How about a flat-rate per capita charge?

What's that you say? Too easy, too fair, doesn't give enough work for an army of bureaucrats, no opportunity for social engineering?

Quite.

Ah, yes. How well I recall the army of pin-striped bureaucrats rioting in the streets, hurling their paperclips in protest at the overwhelming ease and fairness of the poll tax.

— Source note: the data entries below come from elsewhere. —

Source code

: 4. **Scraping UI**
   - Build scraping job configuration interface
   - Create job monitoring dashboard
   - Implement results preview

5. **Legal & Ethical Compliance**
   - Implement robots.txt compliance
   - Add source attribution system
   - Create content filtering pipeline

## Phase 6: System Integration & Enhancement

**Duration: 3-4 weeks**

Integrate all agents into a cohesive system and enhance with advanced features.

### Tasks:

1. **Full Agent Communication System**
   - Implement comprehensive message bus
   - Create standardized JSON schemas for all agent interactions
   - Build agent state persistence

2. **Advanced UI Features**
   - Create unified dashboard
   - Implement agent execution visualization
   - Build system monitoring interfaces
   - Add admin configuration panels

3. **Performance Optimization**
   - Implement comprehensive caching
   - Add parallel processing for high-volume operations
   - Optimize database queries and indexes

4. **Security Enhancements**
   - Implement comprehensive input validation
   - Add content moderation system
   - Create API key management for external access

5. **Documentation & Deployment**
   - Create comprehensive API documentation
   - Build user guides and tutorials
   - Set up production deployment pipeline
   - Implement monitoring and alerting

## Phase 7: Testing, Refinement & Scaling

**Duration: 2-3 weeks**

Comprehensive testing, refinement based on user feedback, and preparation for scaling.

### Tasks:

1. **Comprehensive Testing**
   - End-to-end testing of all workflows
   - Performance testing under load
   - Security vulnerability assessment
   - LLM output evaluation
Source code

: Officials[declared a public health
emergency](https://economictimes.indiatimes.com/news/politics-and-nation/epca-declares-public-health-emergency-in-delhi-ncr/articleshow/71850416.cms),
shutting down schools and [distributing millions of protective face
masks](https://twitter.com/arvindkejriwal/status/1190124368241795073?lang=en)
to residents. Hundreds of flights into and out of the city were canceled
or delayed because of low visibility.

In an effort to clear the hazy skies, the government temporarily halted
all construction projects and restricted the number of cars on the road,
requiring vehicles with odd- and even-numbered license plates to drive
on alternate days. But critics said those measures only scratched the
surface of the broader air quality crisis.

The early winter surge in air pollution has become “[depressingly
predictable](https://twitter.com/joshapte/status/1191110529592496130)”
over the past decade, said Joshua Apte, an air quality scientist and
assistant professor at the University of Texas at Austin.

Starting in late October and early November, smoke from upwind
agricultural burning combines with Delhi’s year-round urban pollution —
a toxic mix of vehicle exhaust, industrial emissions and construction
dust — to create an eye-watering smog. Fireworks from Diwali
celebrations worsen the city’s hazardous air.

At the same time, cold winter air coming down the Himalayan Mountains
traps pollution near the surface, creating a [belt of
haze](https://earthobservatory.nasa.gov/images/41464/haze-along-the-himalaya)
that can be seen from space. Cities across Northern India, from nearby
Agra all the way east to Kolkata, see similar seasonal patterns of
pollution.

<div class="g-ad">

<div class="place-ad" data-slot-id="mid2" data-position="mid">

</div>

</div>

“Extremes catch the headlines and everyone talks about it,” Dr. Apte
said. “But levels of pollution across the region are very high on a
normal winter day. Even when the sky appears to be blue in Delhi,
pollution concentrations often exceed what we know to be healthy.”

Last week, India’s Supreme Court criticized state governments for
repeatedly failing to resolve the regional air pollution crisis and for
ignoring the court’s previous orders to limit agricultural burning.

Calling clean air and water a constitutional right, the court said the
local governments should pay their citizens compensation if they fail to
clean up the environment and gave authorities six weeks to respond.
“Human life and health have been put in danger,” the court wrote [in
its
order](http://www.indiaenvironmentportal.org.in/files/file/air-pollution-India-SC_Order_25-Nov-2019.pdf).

The Council Tax inequality as between one property /location and another has been a disaster waiting to happen since Heseltine introduced the tax and was foolish enough to exclude periodic revaluations from the legislation. As another contributor has pointed out, the poll tax was an answer to an outcry in Scotland (and to a lesser extent in England) over the 1985 revaluation which saw rateable values of homes soar, not just because of revaluation but because the Assessor in Scotland and the VO in England and Wales altered their interpretation of the so called hypothetical rental value towards a more realistic view of the levels of value.
We now have the utterly crazy situation where all Council tax bands have to be adjusted back to 1990 levels of value, which takes no account of what has happened in the times in between in the property market.
Equally crazy is the quinquennial rating revaluation which thanks to Malcolm Rifkind and the 1985 revaluation in Scotland, we now have a monumentally complex system of transitional relief where by irrespective of increases in rateable values at revaluations in real terms rates (payable) increases are capped to 10% on the previous year and to add insult to injury if the rateable value goes down inverse transitional relief applies to ensure that the ratepayer actually pays more.
All of the above is a longwinded way of saying that as a property professional with more years at the coalface than I care to remember, I have only one thing to say about property based taxes; they are pants!
Council tax is totally iniquitous as less that 30% ( even less in Scotland) of the electorate actually pay it and it accounts for 15% at most of local government spending. No small wonder that in the socialist republic of Scotland there is absolutely no shame amongst the spendthrift Labour councils about council tax almost doubling since 97.
The UBR was an honest attempt to create a level playing field as between Basildon and Barra but then came transitional relief and inverse transitional relief and the revaluation became merely an expensive but pointless exercise to keep a small army of civil servants employed.
Tax on property as a means of paying for local services is an outmoded, iniquitous method of funding services and should have no place in Conservative thinking.
In stead of sounding siren cries about the nosey parker from the VO etc what we should be developing is well argued case for a local sales tax which would be easy to collect and would at a stroke create local accountability, especially if all local government services were funded by it. In so doing we could also argue the case to fund education directly to school boards and put social services where they belong in a centrally funded department accountable to government.
Of course Caroline Spellman is right to point out the further Labour stealth tax in the making , but why not go the extra mile Caroline, and lets have some serious reassessment of how local government is funded and how it operates.


Wandsworth. Wandsworth. WANDSWORTH.

Will we pay extra council tax if we install solar panels or wind turbines?